◆ WHAT TO DO ◆
The answer should consist of every line in the material below that has the word "port".

◆ RECORDS ◆

# # #

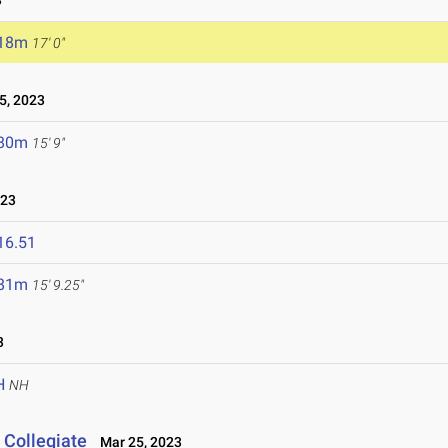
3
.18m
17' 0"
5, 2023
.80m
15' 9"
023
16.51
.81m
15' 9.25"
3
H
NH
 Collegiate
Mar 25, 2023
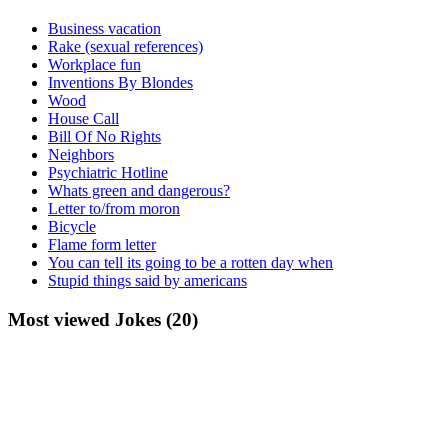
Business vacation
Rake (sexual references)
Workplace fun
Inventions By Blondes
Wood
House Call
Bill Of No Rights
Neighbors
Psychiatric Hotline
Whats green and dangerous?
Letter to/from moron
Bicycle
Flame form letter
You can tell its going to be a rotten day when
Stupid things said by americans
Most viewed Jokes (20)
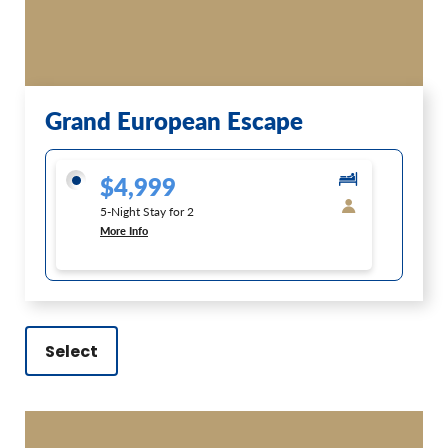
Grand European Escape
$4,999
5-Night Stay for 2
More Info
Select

# # #

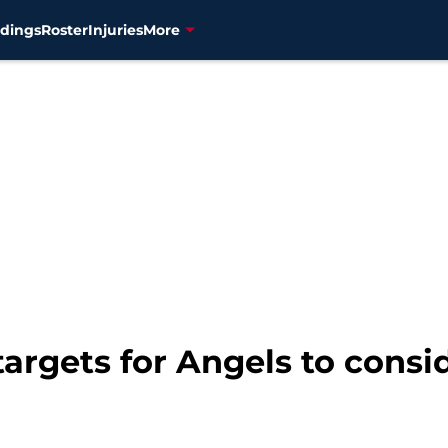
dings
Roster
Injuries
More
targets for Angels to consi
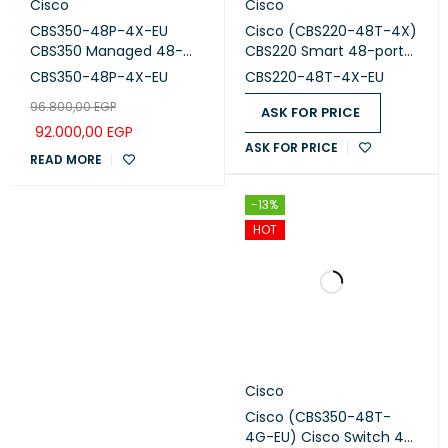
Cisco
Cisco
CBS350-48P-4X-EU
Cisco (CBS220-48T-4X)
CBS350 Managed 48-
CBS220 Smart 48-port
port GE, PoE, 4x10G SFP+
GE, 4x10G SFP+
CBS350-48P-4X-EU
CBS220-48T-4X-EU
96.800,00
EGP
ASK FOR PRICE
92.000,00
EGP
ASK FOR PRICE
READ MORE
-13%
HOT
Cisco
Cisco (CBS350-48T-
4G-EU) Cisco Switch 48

# # #

◆ SOLUTION TO THE PROBLEM ◆
CBS220 Smart 48-port
port GE, PoE, 4x10G SFP+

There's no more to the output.